## LISTE DES TÂCHES:
[1] Recopiez un passage de l'extrait sur la Thaïlande : commencez aux mots « 14 membres de » et arrêtez-vous après « Thong en 1992. ».
[2] D'après l'extrait sur la Thaïlande, en quelle année la région est-elle devenue le parc national protégé de Sai Thong ?
[3] Relevez toutes les années citées dans l'extrait sur la Thaïlande, sans répéter celles qui reviennent.

## EXTRAIT DE PAGE:
+---+
En Thaïlande, le gouvernement déploie, depuis 2014, une politique d’atténuation du changement climatique. Un des volets de cette politique concerne la protection des forêts du pays. Pour ce volet, le gouvernement a décidé de sanctuariser ces terres au mépris des vies et des droits des populations qui y vivent et en dépendent. Des milliers d’habitant.es sont ainsi accusé.es d’empiéter sur les forêts. 14 d’entre eux, dans leur lutte contre ces accusations abusives et pour rester sur leurs terres, ont saisi sept rapporteurs spéciaux sur les droits humains de l’Organisation des Nations Unies (ONU). Ces experts indépendants et spécialistes des droits humains ont conjointement demandé à la Thaïlande de mettre fin à ces accusations et expulsions, en s’appuyant notamment sur l’UNDROP.

Une criminalisation injuste

14 membres de la minorité Isan pratiquant la paysannerie familiale dans le village de Sab Wai en Thaïlande, ont été injustement accusés de détruire et « d’empiéter sur les forêts » alors qu’ils habitaient et vivaient de ces terres avant que la région ne devienne le parc national protégé de Sai Thong en 1992.

Ces accusations découlent d’une instrumentalisation des normes gouvernementales d’atténuation du changement climatique de 2014 (Forest reclamation policy, NCPO Orders 64 et 66). Ces politiques prises dans le cadre de la participation de la Thaïlande au Fonds de partenariat pour le carbone forestier de la Banque Mondiale étaient censées empêcher l’utilisation abusive des terres forestières par les grandes entreprises. Dans la pratique, cependant, ce sont 10 millions de personnes – 2,700 communautés forestières – dans toute la Thaïlande qui sont menacées d’expulsion de leurs terres1. Alors que ces normes stipulaient que « toute opération ne doit pas avoir d’impact sur les personnes pauvres qui ont vécu sur ces terres » plus de 7 000 villageois sont emprisonnés chaque année pour le chef « d’empiètement sur les forêts » (et plus de 46 000 personnes ont été arrêtées depuis la mise en œuvre de cette politique2).

« Le gouvernement thaïlandais instrumentalise son engagement à l’Accord de Paris et à la nécessité de réduire les émissions de carbone et criminalise les villageois pauvres, alors que les peuples autochtones et les communautés dépendantes des forêts contribuent en réalité à la protection des forêts grâce à leurs modes de vie et de culture traditionnels.3 « 

Fondation Manushya, 4 Août 2022

En 2018, les 14 villageois de Sab Wai dont il est question ont été condamnés à payer des amendes, à quitter leurs terres et à détruire toutes leurs installations. 11 d’entre eux ont été mis sous probation et 3 autres ont été condamnés à des peines de prison allant de 5 mois à 4 ans. Ces condamnations ont a été confirmées en 2019 par la Cour d’Appel, puis par la Cour Suprême en 2021.
+---+
## DONNÉES FOURNIES:
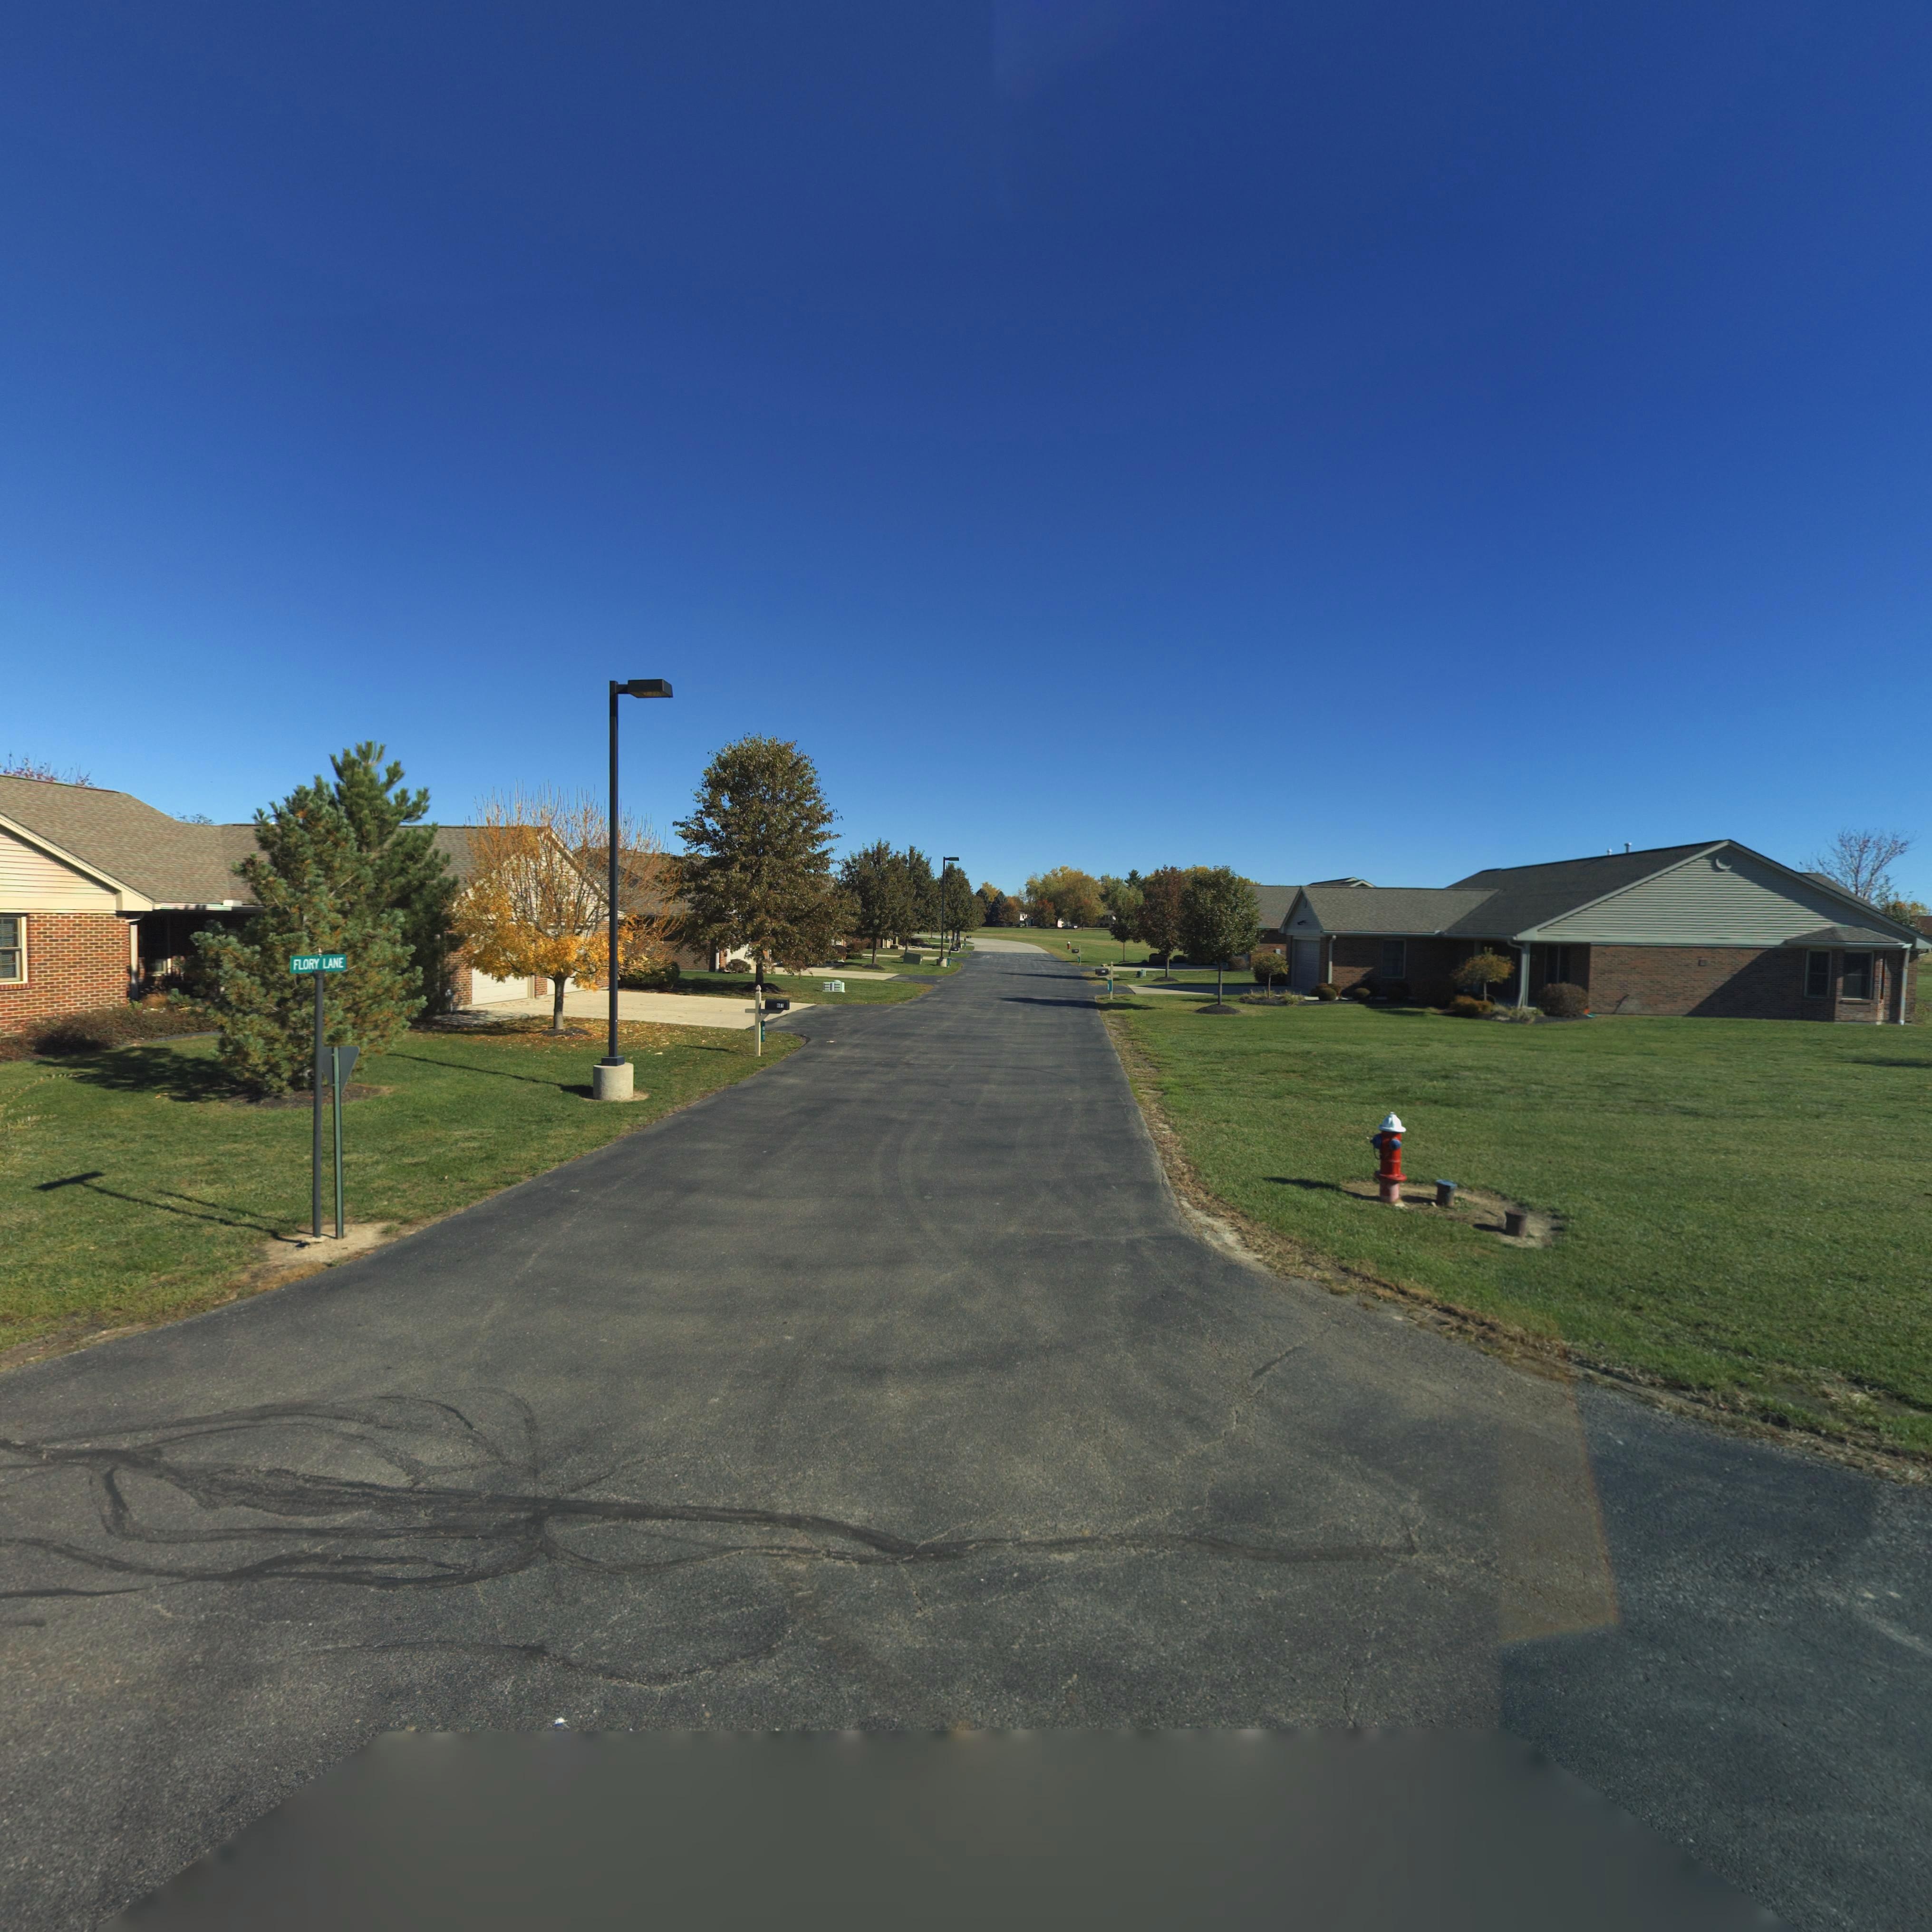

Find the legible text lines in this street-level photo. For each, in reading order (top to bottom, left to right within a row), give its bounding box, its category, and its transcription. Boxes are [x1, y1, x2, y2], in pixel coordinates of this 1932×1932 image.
+---+
## RÉPONSES PAR TÂCHE:
[1]
14 membres de la minorité Isan pratiquant la paysannerie familiale dans le village de Sab Wai en Thaïlande, ont été injustement accusés de détruire et « d’empiéter sur les forêts » alors qu’ils habitaient et vivaient de ces terres avant que la région ne devienne le parc national protégé de Sai Thong en 1992.

[2] En 1992.

[3] 2014, 1992, 2022, 2018, 2019, 2021